WHAT IS EXPECTED
Find the line in the entries below that contains "of benign endometrium". Repeat it exactly, and every line after it through the line that contains "high-resolution histopathology image".

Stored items
::::::::
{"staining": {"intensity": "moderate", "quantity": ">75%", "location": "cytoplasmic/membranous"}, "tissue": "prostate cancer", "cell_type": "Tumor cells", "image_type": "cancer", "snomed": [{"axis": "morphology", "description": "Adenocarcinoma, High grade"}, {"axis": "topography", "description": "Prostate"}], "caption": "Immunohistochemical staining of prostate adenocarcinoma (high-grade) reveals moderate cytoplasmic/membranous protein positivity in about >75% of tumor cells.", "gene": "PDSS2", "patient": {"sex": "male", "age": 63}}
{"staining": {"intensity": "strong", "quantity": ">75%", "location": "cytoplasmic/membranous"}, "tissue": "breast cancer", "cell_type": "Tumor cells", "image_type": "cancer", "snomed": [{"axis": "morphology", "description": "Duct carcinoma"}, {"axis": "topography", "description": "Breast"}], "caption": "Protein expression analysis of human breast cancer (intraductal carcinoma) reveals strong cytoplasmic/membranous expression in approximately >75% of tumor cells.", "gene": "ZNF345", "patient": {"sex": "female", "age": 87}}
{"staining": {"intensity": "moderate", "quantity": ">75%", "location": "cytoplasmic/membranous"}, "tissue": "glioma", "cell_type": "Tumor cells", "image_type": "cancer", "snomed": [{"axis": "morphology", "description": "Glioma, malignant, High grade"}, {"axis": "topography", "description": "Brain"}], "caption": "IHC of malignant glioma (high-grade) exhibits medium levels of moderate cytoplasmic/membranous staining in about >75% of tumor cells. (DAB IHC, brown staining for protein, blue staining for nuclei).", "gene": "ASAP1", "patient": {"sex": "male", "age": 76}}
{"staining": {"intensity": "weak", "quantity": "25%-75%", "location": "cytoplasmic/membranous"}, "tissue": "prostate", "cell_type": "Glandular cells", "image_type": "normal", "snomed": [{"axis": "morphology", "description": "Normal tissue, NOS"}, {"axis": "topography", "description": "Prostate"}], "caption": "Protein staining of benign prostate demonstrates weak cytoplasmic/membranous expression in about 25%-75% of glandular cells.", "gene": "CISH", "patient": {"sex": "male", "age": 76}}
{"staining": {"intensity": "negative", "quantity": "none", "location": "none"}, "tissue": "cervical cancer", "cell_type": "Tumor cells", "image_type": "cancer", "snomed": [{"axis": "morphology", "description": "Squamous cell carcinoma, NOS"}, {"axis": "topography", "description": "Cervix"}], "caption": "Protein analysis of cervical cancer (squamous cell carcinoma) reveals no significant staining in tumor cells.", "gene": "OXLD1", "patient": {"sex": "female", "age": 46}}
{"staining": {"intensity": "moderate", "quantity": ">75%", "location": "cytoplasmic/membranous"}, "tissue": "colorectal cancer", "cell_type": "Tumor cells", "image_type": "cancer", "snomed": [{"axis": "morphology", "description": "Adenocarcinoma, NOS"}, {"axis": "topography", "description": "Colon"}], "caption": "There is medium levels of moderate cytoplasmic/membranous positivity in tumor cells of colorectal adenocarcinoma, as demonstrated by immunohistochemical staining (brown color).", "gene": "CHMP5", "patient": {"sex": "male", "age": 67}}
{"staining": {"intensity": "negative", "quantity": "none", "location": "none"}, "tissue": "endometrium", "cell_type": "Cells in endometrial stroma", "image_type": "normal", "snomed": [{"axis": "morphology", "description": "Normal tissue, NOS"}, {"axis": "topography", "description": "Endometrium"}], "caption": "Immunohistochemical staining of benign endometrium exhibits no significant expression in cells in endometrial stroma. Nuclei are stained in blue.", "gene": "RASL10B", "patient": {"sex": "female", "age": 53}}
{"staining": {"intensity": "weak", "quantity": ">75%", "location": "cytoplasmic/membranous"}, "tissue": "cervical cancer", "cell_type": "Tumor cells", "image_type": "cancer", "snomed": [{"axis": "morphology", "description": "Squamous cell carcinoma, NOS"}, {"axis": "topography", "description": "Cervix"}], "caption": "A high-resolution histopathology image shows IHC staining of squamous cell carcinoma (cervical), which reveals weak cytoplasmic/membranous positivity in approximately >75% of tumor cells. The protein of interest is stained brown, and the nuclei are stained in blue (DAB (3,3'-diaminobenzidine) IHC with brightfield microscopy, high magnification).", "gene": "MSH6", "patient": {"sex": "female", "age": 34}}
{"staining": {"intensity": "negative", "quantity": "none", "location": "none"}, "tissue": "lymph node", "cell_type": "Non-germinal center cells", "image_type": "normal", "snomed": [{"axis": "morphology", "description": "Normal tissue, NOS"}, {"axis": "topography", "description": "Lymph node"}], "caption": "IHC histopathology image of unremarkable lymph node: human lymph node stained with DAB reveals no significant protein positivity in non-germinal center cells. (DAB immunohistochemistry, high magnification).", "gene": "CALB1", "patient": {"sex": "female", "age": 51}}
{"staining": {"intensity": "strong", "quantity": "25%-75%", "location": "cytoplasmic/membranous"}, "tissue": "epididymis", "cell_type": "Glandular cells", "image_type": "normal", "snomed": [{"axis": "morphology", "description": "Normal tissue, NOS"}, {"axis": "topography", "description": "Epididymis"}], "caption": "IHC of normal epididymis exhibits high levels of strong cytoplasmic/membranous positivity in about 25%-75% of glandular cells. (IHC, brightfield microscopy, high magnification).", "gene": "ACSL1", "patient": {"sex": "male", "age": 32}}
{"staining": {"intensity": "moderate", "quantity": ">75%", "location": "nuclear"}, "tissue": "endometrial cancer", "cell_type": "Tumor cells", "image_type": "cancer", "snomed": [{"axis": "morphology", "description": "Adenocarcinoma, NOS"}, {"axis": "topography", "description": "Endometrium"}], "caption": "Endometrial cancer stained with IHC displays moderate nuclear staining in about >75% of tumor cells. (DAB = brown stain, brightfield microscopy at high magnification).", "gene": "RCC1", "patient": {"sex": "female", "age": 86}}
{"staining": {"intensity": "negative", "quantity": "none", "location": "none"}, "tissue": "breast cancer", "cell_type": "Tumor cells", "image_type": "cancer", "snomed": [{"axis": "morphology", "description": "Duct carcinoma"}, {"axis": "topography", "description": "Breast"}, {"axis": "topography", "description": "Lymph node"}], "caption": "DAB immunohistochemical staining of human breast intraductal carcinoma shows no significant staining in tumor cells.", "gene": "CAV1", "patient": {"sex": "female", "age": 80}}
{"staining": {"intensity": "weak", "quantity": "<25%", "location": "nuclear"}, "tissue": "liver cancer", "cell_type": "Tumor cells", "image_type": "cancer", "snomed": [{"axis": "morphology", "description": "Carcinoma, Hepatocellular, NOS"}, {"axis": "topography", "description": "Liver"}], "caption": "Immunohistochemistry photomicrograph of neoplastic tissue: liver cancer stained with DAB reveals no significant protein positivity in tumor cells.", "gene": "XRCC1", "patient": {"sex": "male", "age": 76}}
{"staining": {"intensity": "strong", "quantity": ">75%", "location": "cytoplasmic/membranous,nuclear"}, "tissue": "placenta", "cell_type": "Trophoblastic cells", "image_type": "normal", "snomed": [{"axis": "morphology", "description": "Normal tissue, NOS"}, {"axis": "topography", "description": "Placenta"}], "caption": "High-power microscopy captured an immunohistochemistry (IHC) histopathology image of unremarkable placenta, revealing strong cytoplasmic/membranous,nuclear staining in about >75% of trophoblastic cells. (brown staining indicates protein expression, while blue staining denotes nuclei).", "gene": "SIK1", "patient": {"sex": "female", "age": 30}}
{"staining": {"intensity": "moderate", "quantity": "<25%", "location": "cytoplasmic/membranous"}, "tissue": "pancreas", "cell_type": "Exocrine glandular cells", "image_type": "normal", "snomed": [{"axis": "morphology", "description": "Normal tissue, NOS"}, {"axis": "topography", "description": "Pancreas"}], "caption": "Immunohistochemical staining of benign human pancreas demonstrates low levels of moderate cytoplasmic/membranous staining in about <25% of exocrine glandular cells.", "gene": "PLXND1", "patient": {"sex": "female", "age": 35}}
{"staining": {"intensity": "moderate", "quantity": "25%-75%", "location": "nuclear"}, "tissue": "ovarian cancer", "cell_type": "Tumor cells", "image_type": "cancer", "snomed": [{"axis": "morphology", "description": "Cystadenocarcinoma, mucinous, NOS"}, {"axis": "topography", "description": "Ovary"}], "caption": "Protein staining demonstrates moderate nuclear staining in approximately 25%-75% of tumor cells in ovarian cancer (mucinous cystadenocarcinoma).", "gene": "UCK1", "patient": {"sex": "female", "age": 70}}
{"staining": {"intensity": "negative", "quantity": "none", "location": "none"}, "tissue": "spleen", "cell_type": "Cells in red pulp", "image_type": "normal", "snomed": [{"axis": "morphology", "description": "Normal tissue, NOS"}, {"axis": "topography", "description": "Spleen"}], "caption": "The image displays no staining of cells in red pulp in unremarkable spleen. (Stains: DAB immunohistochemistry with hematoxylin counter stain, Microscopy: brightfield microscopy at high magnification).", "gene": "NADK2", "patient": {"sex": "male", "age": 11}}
::::::::
FINAL ANSWER
{"staining": {"intensity": "negative", "quantity": "none", "location": "none"}, "tissue": "endometrium", "cell_type": "Cells in endometrial stroma", "image_type": "normal", "snomed": [{"axis": "morphology", "description": "Normal tissue, NOS"}, {"axis": "topography", "description": "Endometrium"}], "caption": "Immunohistochemical staining of benign endometrium exhibits no significant expression in cells in endometrial stroma. Nuclei are stained in blue.", "gene": "RASL10B", "patient": {"sex": "female", "age": 53}}
{"staining": {"intensity": "weak", "quantity": ">75%", "location": "cytoplasmic/membranous"}, "tissue": "cervical cancer", "cell_type": "Tumor cells", "image_type": "cancer", "snomed": [{"axis": "morphology", "description": "Squamous cell carcinoma, NOS"}, {"axis": "topography", "description": "Cervix"}], "caption": "A high-resolution histopathology image shows IHC staining of squamous cell carcinoma (cervical), which reveals weak cytoplasmic/membranous positivity in approximately >75% of tumor cells. The protein of interest is stained brown, and the nuclei are stained in blue (DAB (3,3'-diaminobenzidine) IHC with brightfield microscopy, high magnification).", "gene": "MSH6", "patient": {"sex": "female", "age": 34}}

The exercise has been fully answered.